START Task inputs

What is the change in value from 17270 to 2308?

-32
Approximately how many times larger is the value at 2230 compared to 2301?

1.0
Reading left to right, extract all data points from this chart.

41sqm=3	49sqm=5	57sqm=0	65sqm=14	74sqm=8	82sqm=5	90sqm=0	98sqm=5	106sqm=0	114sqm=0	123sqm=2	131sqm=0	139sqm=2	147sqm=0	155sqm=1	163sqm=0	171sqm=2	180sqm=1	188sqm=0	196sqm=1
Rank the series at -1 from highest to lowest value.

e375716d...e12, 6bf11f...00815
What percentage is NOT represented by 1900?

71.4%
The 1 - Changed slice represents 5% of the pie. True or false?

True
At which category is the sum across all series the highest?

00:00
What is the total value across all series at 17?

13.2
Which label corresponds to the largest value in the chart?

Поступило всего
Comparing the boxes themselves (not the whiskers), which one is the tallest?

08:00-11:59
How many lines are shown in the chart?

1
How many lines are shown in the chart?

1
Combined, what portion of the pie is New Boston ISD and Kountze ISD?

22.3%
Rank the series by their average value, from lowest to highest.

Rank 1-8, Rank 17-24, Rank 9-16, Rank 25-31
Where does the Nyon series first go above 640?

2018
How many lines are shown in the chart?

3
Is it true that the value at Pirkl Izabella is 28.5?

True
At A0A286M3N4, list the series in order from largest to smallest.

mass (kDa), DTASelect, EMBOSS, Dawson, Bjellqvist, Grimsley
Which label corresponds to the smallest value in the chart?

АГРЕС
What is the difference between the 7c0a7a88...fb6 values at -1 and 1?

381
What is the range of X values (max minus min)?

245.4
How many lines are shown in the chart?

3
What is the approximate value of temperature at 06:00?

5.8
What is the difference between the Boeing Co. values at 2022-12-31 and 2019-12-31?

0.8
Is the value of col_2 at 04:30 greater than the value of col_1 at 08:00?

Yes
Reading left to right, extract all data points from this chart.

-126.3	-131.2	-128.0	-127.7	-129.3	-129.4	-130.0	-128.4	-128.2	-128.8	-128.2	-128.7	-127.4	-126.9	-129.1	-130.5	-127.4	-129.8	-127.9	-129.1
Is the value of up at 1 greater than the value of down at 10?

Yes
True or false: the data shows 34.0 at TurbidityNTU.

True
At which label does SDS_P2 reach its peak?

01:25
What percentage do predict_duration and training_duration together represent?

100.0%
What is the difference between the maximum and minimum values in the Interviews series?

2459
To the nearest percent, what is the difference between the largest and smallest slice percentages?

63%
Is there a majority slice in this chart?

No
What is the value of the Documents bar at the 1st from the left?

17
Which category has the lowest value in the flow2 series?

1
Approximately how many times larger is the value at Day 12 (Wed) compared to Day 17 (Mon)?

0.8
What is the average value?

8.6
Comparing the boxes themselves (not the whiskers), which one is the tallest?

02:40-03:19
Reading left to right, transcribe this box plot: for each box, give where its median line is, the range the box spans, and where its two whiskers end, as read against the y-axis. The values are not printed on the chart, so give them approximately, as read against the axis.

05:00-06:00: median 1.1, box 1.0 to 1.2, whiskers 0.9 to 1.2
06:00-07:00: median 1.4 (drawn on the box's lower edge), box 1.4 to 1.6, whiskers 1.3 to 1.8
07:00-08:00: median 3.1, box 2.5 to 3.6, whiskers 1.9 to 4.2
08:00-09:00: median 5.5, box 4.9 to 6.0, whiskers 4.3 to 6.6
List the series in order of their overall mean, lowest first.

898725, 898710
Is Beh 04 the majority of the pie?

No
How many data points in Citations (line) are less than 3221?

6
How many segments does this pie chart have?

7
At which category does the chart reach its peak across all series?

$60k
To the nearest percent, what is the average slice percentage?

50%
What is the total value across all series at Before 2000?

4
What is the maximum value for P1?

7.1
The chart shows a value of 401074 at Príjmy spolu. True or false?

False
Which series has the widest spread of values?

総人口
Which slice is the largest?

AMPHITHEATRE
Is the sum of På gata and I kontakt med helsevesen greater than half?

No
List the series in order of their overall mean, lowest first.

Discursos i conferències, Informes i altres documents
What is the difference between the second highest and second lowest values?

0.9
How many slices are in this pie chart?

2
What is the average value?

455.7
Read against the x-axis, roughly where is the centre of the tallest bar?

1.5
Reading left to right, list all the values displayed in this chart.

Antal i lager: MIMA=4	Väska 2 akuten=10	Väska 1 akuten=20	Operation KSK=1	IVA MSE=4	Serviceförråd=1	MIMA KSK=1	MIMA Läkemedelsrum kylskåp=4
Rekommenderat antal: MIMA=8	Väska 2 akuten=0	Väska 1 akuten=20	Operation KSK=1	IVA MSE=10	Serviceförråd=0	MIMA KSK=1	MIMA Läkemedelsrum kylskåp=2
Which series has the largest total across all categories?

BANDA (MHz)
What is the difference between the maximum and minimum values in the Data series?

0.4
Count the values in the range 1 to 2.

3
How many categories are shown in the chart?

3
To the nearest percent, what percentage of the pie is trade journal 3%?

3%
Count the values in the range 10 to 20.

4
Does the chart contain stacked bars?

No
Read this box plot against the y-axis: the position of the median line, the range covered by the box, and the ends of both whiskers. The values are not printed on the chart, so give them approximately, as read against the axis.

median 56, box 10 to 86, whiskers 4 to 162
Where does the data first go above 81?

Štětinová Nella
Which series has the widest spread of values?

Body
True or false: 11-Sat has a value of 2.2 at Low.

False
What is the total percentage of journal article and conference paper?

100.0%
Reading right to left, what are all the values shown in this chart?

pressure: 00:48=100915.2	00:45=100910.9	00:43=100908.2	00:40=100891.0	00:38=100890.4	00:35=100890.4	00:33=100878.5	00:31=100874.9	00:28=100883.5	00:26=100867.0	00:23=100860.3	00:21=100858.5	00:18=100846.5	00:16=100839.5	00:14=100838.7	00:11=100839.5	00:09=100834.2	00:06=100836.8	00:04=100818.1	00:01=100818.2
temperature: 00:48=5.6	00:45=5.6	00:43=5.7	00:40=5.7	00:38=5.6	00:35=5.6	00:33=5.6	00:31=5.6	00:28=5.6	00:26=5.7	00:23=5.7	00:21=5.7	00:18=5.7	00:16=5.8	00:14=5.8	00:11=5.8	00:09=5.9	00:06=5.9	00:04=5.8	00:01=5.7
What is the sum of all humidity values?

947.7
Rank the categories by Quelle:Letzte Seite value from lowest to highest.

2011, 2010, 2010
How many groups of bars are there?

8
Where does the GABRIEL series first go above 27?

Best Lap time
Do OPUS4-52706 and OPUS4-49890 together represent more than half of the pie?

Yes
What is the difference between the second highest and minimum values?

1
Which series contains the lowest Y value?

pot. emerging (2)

END Task inputs

Your assignment — Copy every item above word for word, leaving nothing out.

Your solution —
What is the change in value from 17270 to 2308?

-32
Approximately how many times larger is the value at 2230 compared to 2301?

1.0
Reading left to right, extract all data points from this chart.

41sqm=3	49sqm=5	57sqm=0	65sqm=14	74sqm=8	82sqm=5	90sqm=0	98sqm=5	106sqm=0	114sqm=0	123sqm=2	131sqm=0	139sqm=2	147sqm=0	155sqm=1	163sqm=0	171sqm=2	180sqm=1	188sqm=0	196sqm=1
Rank the series at -1 from highest to lowest value.

e375716d...e12, 6bf11f...00815
What percentage is NOT represented by 1900?

71.4%
The 1 - Changed slice represents 5% of the pie. True or false?

True
At which category is the sum across all series the highest?

00:00
What is the total value across all series at 17?

13.2
Which label corresponds to the largest value in the chart?

Поступило всего
Comparing the boxes themselves (not the whiskers), which one is the tallest?

08:00-11:59
How many lines are shown in the chart?

1
How many lines are shown in the chart?

1
Combined, what portion of the pie is New Boston ISD and Kountze ISD?

22.3%
Rank the series by their average value, from lowest to highest.

Rank 1-8, Rank 17-24, Rank 9-16, Rank 25-31
Where does the Nyon series first go above 640?

2018
How many lines are shown in the chart?

3
Is it true that the value at Pirkl Izabella is 28.5?

True
At A0A286M3N4, list the series in order from largest to smallest.

mass (kDa), DTASelect, EMBOSS, Dawson, Bjellqvist, Grimsley
Which label corresponds to the smallest value in the chart?

АГРЕС
What is the difference between the 7c0a7a88...fb6 values at -1 and 1?

381
What is the range of X values (max minus min)?

245.4
How many lines are shown in the chart?

3
What is the approximate value of temperature at 06:00?

5.8
What is the difference between the Boeing Co. values at 2022-12-31 and 2019-12-31?

0.8
Is the value of col_2 at 04:30 greater than the value of col_1 at 08:00?

Yes
Reading left to right, extract all data points from this chart.

-126.3	-131.2	-128.0	-127.7	-129.3	-129.4	-130.0	-128.4	-128.2	-128.8	-128.2	-128.7	-127.4	-126.9	-129.1	-130.5	-127.4	-129.8	-127.9	-129.1
Is the value of up at 1 greater than the value of down at 10?

Yes
True or false: the data shows 34.0 at TurbidityNTU.

True
At which label does SDS_P2 reach its peak?

01:25
What percentage do predict_duration and training_duration together represent?

100.0%
What is the difference between the maximum and minimum values in the Interviews series?

2459
To the nearest percent, what is the difference between the largest and smallest slice percentages?

63%
Is there a majority slice in this chart?

No
What is the value of the Documents bar at the 1st from the left?

17
Which category has the lowest value in the flow2 series?

1
Approximately how many times larger is the value at Day 12 (Wed) compared to Day 17 (Mon)?

0.8
What is the average value?

8.6
Comparing the boxes themselves (not the whiskers), which one is the tallest?

02:40-03:19
Reading left to right, transcribe this box plot: for each box, give where its median line is, the range the box spans, and where its two whiskers end, as read against the y-axis. The values are not printed on the chart, so give them approximately, as read against the axis.

05:00-06:00: median 1.1, box 1.0 to 1.2, whiskers 0.9 to 1.2
06:00-07:00: median 1.4 (drawn on the box's lower edge), box 1.4 to 1.6, whiskers 1.3 to 1.8
07:00-08:00: median 3.1, box 2.5 to 3.6, whiskers 1.9 to 4.2
08:00-09:00: median 5.5, box 4.9 to 6.0, whiskers 4.3 to 6.6
List the series in order of their overall mean, lowest first.

898725, 898710
Is Beh 04 the majority of the pie?

No
How many data points in Citations (line) are less than 3221?

6
How many segments does this pie chart have?

7
At which category does the chart reach its peak across all series?

$60k
To the nearest percent, what is the average slice percentage?

50%
What is the total value across all series at Before 2000?

4
What is the maximum value for P1?

7.1
The chart shows a value of 401074 at Príjmy spolu. True or false?

False
Which series has the widest spread of values?

総人口
Which slice is the largest?

AMPHITHEATRE
Is the sum of På gata and I kontakt med helsevesen greater than half?

No
List the series in order of their overall mean, lowest first.

Discursos i conferències, Informes i altres documents
What is the difference between the second highest and second lowest values?

0.9
How many slices are in this pie chart?

2
What is the average value?

455.7
Read against the x-axis, roughly where is the centre of the tallest bar?

1.5
Reading left to right, list all the values displayed in this chart.

Antal i lager: MIMA=4	Väska 2 akuten=10	Väska 1 akuten=20	Operation KSK=1	IVA MSE=4	Serviceförråd=1	MIMA KSK=1	MIMA Läkemedelsrum kylskåp=4
Rekommenderat antal: MIMA=8	Väska 2 akuten=0	Väska 1 akuten=20	Operation KSK=1	IVA MSE=10	Serviceförråd=0	MIMA KSK=1	MIMA Läkemedelsrum kylskåp=2
Which series has the largest total across all categories?

BANDA (MHz)
What is the difference between the maximum and minimum values in the Data series?

0.4
Count the values in the range 1 to 2.

3
How many categories are shown in the chart?

3
To the nearest percent, what percentage of the pie is trade journal 3%?

3%
Count the values in the range 10 to 20.

4
Does the chart contain stacked bars?

No
Read this box plot against the y-axis: the position of the median line, the range covered by the box, and the ends of both whiskers. The values are not printed on the chart, so give them approximately, as read against the axis.

median 56, box 10 to 86, whiskers 4 to 162
Where does the data first go above 81?

Štětinová Nella
Which series has the widest spread of values?

Body
True or false: 11-Sat has a value of 2.2 at Low.

False
What is the total percentage of journal article and conference paper?

100.0%
Reading right to left, what are all the values shown in this chart?

pressure: 00:48=100915.2	00:45=100910.9	00:43=100908.2	00:40=100891.0	00:38=100890.4	00:35=100890.4	00:33=100878.5	00:31=100874.9	00:28=100883.5	00:26=100867.0	00:23=100860.3	00:21=100858.5	00:18=100846.5	00:16=100839.5	00:14=100838.7	00:11=100839.5	00:09=100834.2	00:06=100836.8	00:04=100818.1	00:01=100818.2
temperature: 00:48=5.6	00:45=5.6	00:43=5.7	00:40=5.7	00:38=5.6	00:35=5.6	00:33=5.6	00:31=5.6	00:28=5.6	00:26=5.7	00:23=5.7	00:21=5.7	00:18=5.7	00:16=5.8	00:14=5.8	00:11=5.8	00:09=5.9	00:06=5.9	00:04=5.8	00:01=5.7
What is the sum of all humidity values?

947.7
Rank the categories by Quelle:Letzte Seite value from lowest to highest.

2011, 2010, 2010
How many groups of bars are there?

8
Where does the GABRIEL series first go above 27?

Best Lap time
Do OPUS4-52706 and OPUS4-49890 together represent more than half of the pie?

Yes
What is the difference between the second highest and minimum values?

1
Which series contains the lowest Y value?

pot. emerging (2)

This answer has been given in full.